§ **To-do item**
Take the entries below and give them back exactly. Leave out nothing.

§ **Before-and-after change records**
>>
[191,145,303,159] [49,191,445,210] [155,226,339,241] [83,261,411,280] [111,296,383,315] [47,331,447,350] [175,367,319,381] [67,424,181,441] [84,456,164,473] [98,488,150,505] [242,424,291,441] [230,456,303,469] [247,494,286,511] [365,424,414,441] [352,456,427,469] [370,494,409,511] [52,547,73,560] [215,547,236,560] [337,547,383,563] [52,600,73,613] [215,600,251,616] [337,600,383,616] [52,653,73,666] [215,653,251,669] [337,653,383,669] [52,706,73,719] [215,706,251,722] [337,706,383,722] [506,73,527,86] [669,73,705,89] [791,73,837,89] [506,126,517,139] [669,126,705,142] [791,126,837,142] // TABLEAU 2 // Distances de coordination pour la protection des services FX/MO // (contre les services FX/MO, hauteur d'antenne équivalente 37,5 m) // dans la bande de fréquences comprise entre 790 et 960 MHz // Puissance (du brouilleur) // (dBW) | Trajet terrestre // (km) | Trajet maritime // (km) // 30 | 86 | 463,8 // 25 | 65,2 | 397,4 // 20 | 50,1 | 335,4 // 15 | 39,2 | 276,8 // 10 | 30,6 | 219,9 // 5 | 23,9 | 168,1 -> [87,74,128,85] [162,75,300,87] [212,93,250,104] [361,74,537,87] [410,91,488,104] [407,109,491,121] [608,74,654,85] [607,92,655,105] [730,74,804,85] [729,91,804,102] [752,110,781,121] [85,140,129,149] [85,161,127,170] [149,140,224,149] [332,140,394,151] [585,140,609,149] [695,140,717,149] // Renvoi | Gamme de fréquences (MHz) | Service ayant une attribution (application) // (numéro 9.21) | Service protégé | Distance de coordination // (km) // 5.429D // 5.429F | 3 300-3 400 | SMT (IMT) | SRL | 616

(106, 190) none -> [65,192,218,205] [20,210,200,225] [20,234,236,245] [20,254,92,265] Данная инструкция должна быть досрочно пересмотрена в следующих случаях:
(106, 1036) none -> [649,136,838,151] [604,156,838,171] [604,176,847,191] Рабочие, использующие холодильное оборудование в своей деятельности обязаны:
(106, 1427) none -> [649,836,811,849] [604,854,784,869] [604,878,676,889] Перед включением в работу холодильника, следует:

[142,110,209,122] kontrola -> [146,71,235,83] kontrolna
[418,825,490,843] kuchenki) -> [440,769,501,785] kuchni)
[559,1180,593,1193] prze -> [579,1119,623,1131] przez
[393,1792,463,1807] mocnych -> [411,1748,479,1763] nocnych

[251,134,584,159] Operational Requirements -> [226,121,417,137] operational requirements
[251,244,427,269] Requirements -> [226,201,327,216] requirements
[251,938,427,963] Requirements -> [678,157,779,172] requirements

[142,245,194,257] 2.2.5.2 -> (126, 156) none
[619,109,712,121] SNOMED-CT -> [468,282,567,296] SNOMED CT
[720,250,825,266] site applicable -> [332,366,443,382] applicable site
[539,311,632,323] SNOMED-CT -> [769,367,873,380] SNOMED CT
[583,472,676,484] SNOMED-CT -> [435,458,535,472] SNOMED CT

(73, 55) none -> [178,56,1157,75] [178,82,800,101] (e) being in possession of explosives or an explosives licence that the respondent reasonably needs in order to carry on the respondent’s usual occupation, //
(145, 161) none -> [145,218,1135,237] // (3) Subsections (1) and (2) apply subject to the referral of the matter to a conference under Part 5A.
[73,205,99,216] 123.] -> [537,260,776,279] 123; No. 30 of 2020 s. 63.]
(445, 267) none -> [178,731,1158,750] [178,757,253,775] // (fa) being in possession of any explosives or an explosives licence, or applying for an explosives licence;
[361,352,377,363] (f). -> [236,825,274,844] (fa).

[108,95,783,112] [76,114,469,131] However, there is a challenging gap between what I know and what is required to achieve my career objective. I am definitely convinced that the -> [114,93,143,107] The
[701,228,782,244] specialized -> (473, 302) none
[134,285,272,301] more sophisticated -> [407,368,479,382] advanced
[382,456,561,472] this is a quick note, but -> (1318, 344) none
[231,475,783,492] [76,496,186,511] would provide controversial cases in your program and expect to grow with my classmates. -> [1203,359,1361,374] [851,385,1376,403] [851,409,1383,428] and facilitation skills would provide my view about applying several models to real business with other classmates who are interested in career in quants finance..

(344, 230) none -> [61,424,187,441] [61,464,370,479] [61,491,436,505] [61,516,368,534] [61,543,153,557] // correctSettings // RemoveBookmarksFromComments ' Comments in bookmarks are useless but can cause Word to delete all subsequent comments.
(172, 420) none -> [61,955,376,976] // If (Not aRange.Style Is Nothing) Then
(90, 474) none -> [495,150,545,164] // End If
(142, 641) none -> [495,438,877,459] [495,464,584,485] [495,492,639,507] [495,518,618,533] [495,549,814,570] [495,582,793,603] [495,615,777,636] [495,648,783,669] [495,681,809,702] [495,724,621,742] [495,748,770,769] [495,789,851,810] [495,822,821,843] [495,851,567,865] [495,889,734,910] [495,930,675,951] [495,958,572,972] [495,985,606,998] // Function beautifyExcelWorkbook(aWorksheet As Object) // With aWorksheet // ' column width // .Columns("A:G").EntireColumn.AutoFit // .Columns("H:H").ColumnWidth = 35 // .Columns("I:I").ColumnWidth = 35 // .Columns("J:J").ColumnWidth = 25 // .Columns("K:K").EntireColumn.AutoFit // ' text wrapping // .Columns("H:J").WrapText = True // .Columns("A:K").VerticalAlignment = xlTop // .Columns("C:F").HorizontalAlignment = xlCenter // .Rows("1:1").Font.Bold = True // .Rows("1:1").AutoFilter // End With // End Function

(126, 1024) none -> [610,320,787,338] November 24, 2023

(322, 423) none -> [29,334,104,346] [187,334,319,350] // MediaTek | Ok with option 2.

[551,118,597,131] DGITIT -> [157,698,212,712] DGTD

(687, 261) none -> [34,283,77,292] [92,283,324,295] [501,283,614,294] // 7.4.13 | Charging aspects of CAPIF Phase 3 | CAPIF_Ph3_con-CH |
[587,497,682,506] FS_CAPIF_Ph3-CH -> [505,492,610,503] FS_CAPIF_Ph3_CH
<<
§ **Reply to the task**
[191,145,303,159] [49,191,445,210] [155,226,339,241] [83,261,411,280] [111,296,383,315] [47,331,447,350] [175,367,319,381] [67,424,181,441] [84,456,164,473] [98,488,150,505] [242,424,291,441] [230,456,303,469] [247,494,286,511] [365,424,414,441] [352,456,427,469] [370,494,409,511] [52,547,73,560] [215,547,236,560] [337,547,383,563] [52,600,73,613] [215,600,251,616] [337,600,383,616] [52,653,73,666] [215,653,251,669] [337,653,383,669] [52,706,73,719] [215,706,251,722] [337,706,383,722] [506,73,527,86] [669,73,705,89] [791,73,837,89] [506,126,517,139] [669,126,705,142] [791,126,837,142] // TABLEAU 2 // Distances de coordination pour la protection des services FX/MO // (contre les services FX/MO, hauteur d'antenne équivalente 37,5 m) // dans la bande de fréquences comprise entre 790 et 960 MHz // Puissance (du brouilleur) // (dBW) | Trajet terrestre // (km) | Trajet maritime // (km) // 30 | 86 | 463,8 // 25 | 65,2 | 397,4 // 20 | 50,1 | 335,4 // 15 | 39,2 | 276,8 // 10 | 30,6 | 219,9 // 5 | 23,9 | 168,1 -> [87,74,128,85] [162,75,300,87] [212,93,250,104] [361,74,537,87] [410,91,488,104] [407,109,491,121] [608,74,654,85] [607,92,655,105] [730,74,804,85] [729,91,804,102] [752,110,781,121] [85,140,129,149] [85,161,127,170] [149,140,224,149] [332,140,394,151] [585,140,609,149] [695,140,717,149] // Renvoi | Gamme de fréquences (MHz) | Service ayant une attribution (application) // (numéro 9.21) | Service protégé | Distance de coordination // (km) // 5.429D // 5.429F | 3 300-3 400 | SMT (IMT) | SRL | 616

(106, 190) none -> [65,192,218,205] [20,210,200,225] [20,234,236,245] [20,254,92,265] Данная инструкция должна быть досрочно пересмотрена в следующих случаях:
(106, 1036) none -> [649,136,838,151] [604,156,838,171] [604,176,847,191] Рабочие, использующие холодильное оборудование в своей деятельности обязаны:
(106, 1427) none -> [649,836,811,849] [604,854,784,869] [604,878,676,889] Перед включением в работу холодильника, следует:

[142,110,209,122] kontrola -> [146,71,235,83] kontrolna
[418,825,490,843] kuchenki) -> [440,769,501,785] kuchni)
[559,1180,593,1193] prze -> [579,1119,623,1131] przez
[393,1792,463,1807] mocnych -> [411,1748,479,1763] nocnych

[251,134,584,159] Operational Requirements -> [226,121,417,137] operational requirements
[251,244,427,269] Requirements -> [226,201,327,216] requirements
[251,938,427,963] Requirements -> [678,157,779,172] requirements

[142,245,194,257] 2.2.5.2 -> (126, 156) none
[619,109,712,121] SNOMED-CT -> [468,282,567,296] SNOMED CT
[720,250,825,266] site applicable -> [332,366,443,382] applicable site
[539,311,632,323] SNOMED-CT -> [769,367,873,380] SNOMED CT
[583,472,676,484] SNOMED-CT -> [435,458,535,472] SNOMED CT

(73, 55) none -> [178,56,1157,75] [178,82,800,101] (e) being in possession of explosives or an explosives licence that the respondent reasonably needs in order to carry on the respondent’s usual occupation, //
(145, 161) none -> [145,218,1135,237] // (3) Subsections (1) and (2) apply subject to the referral of the matter to a conference under Part 5A.
[73,205,99,216] 123.] -> [537,260,776,279] 123; No. 30 of 2020 s. 63.]
(445, 267) none -> [178,731,1158,750] [178,757,253,775] // (fa) being in possession of any explosives or an explosives licence, or applying for an explosives licence;
[361,352,377,363] (f). -> [236,825,274,844] (fa).

[108,95,783,112] [76,114,469,131] However, there is a challenging gap between what I know and what is required to achieve my career objective. I am definitely convinced that the -> [114,93,143,107] The
[701,228,782,244] specialized -> (473, 302) none
[134,285,272,301] more sophisticated -> [407,368,479,382] advanced
[382,456,561,472] this is a quick note, but -> (1318, 344) none
[231,475,783,492] [76,496,186,511] would provide controversial cases in your program and expect to grow with my classmates. -> [1203,359,1361,374] [851,385,1376,403] [851,409,1383,428] and facilitation skills would provide my view about applying several models to real business with other classmates who are interested in career in quants finance..

(344, 230) none -> [61,424,187,441] [61,464,370,479] [61,491,436,505] [61,516,368,534] [61,543,153,557] // correctSettings // RemoveBookmarksFromComments ' Comments in bookmarks are useless but can cause Word to delete all subsequent comments.
(172, 420) none -> [61,955,376,976] // If (Not aRange.Style Is Nothing) Then
(90, 474) none -> [495,150,545,164] // End If
(142, 641) none -> [495,438,877,459] [495,464,584,485] [495,492,639,507] [495,518,618,533] [495,549,814,570] [495,582,793,603] [495,615,777,636] [495,648,783,669] [495,681,809,702] [495,724,621,742] [495,748,770,769] [495,789,851,810] [495,822,821,843] [495,851,567,865] [495,889,734,910] [495,930,675,951] [495,958,572,972] [495,985,606,998] // Function beautifyExcelWorkbook(aWorksheet As Object) // With aWorksheet // ' column width // .Columns("A:G").EntireColumn.AutoFit // .Columns("H:H").ColumnWidth = 35 // .Columns("I:I").ColumnWidth = 35 // .Columns("J:J").ColumnWidth = 25 // .Columns("K:K").EntireColumn.AutoFit // ' text wrapping // .Columns("H:J").WrapText = True // .Columns("A:K").VerticalAlignment = xlTop // .Columns("C:F").HorizontalAlignment = xlCenter // .Rows("1:1").Font.Bold = True // .Rows("1:1").AutoFilter // End With // End Function

(126, 1024) none -> [610,320,787,338] November 24, 2023

(322, 423) none -> [29,334,104,346] [187,334,319,350] // MediaTek | Ok with option 2.

[551,118,597,131] DGITIT -> [157,698,212,712] DGTD

(687, 261) none -> [34,283,77,292] [92,283,324,295] [501,283,614,294] // 7.4.13 | Charging aspects of CAPIF Phase 3 | CAPIF_Ph3_con-CH |
[587,497,682,506] FS_CAPIF_Ph3-CH -> [505,492,610,503] FS_CAPIF_Ph3_CH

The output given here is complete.